--- Exercise data Enclosed Below ---
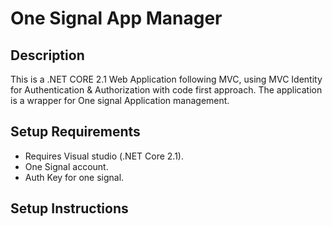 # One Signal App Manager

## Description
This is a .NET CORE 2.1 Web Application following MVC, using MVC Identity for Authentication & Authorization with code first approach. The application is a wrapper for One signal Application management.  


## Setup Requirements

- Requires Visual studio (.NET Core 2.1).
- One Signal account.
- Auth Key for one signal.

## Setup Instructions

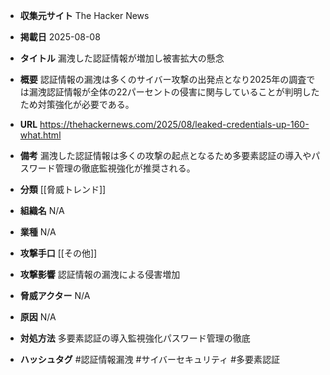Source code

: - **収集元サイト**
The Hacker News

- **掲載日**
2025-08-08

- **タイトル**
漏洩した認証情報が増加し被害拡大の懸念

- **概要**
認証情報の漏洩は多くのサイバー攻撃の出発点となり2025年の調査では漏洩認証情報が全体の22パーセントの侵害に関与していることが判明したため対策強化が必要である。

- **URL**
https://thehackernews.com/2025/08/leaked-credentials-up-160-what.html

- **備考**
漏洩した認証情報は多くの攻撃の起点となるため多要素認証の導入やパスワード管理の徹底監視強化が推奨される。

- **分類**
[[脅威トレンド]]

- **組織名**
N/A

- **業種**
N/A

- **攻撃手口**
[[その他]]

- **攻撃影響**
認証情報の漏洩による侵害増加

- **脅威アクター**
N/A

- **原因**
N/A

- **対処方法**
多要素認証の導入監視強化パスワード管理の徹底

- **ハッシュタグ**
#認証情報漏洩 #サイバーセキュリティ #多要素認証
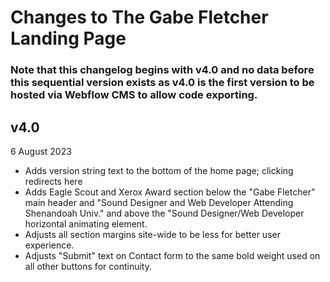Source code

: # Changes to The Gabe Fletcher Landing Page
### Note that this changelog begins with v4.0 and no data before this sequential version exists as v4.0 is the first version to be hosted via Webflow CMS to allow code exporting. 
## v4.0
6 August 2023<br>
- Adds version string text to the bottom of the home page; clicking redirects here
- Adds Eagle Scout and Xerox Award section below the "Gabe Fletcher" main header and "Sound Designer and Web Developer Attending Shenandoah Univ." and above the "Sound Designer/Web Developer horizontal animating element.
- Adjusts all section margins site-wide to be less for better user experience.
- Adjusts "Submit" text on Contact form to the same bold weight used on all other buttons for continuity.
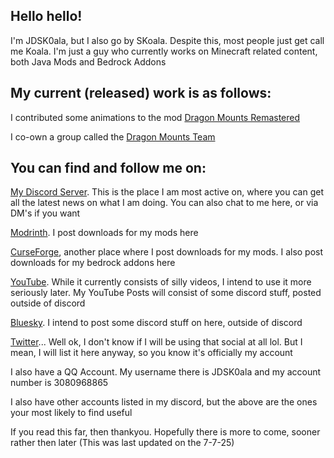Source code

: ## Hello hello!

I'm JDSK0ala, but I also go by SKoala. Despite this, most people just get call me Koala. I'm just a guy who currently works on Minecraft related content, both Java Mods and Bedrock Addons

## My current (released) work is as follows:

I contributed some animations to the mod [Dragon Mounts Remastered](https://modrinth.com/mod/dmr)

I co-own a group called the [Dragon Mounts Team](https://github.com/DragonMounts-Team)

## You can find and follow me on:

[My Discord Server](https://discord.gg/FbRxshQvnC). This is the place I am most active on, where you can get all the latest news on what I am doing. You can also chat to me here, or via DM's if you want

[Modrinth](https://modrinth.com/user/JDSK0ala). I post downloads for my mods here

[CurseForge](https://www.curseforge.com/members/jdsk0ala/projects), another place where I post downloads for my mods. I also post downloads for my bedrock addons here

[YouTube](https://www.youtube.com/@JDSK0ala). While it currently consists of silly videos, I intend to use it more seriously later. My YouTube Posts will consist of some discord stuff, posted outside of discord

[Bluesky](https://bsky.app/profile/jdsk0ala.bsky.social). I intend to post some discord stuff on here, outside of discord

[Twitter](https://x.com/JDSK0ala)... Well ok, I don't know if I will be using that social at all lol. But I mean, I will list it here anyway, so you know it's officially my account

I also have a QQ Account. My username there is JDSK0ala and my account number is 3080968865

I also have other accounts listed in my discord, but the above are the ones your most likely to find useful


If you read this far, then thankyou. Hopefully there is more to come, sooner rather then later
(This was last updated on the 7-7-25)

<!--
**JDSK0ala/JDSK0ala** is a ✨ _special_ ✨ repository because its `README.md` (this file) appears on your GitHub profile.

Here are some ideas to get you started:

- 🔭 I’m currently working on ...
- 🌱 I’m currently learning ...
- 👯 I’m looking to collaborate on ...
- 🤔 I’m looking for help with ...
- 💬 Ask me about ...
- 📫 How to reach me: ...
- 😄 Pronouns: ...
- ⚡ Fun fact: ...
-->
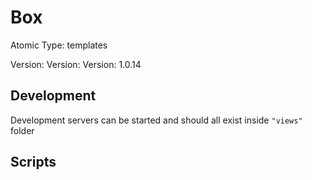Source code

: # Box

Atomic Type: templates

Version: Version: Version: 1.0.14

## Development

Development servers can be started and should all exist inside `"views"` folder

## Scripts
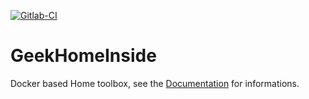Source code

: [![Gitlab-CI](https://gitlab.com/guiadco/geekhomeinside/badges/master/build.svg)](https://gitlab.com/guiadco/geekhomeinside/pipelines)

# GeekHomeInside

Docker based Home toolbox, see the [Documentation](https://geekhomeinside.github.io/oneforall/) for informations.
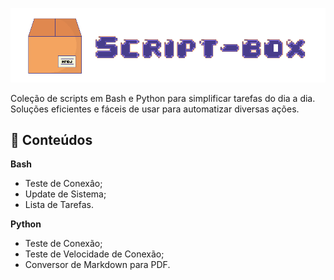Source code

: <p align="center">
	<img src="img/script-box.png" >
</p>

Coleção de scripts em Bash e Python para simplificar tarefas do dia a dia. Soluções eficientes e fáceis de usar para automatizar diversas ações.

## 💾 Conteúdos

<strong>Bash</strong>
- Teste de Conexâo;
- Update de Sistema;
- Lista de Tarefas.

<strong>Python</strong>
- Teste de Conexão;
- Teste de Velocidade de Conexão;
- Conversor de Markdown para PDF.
--- End of Enclosed Exercise data ---
● **Task to complete**
Repeat the lines starting at the one that contains "[My Discord Server](https://discord.gg/FbRxshQvnC)." and ending at the one that contains "I also have other".

● **Solution to the problem**
[My Discord Server](https://discord.gg/FbRxshQvnC). This is the place I am most active on, where you can get all the latest news on what I am doing. You can also chat to me here, or via DM's if you want

[Modrinth](https://modrinth.com/user/JDSK0ala). I post downloads for my mods here

[CurseForge](https://www.curseforge.com/members/jdsk0ala/projects), another place where I post downloads for my mods. I also post downloads for my bedrock addons here

[YouTube](https://www.youtube.com/@JDSK0ala). While it currently consists of silly videos, I intend to use it more seriously later. My YouTube Posts will consist of some discord stuff, posted outside of discord

[Bluesky](https://bsky.app/profile/jdsk0ala.bsky.social). I intend to post some discord stuff on here, outside of discord

[Twitter](https://x.com/JDSK0ala)... Well ok, I don't know if I will be using that social at all lol. But I mean, I will list it here anyway, so you know it's officially my account

I also have a QQ Account. My username there is JDSK0ala and my account number is 3080968865

I also have other accounts listed in my discord, but the above are the ones your most likely to find useful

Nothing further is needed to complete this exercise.